=== What you need to do ===
Copy, from the material below, every line in which the word "camera" can be found.

● ● ● ● ●

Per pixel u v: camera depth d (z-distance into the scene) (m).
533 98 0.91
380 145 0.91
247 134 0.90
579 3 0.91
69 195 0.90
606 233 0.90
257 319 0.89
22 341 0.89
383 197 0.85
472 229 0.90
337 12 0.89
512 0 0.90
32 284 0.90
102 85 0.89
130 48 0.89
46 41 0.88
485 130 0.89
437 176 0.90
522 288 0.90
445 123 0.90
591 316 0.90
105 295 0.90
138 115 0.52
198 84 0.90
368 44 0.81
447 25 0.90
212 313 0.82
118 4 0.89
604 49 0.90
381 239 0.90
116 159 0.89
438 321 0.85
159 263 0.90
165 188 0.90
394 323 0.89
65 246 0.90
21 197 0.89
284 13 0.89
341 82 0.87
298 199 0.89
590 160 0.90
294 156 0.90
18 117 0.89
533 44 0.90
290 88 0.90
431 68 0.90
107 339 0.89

● ● ● ● ●

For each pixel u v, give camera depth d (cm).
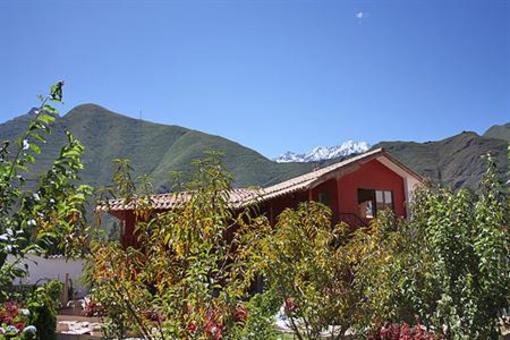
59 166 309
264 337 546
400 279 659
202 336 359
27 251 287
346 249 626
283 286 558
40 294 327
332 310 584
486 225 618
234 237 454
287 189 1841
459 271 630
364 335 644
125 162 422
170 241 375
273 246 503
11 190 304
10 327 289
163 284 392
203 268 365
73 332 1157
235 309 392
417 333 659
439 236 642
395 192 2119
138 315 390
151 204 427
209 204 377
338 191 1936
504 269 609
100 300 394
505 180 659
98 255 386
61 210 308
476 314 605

● ● ● ● ●

=== Result of the task ===
Per pixel u v: camera depth d (z-distance into the scene) (m).
For each pixel u v, give camera depth d (cm).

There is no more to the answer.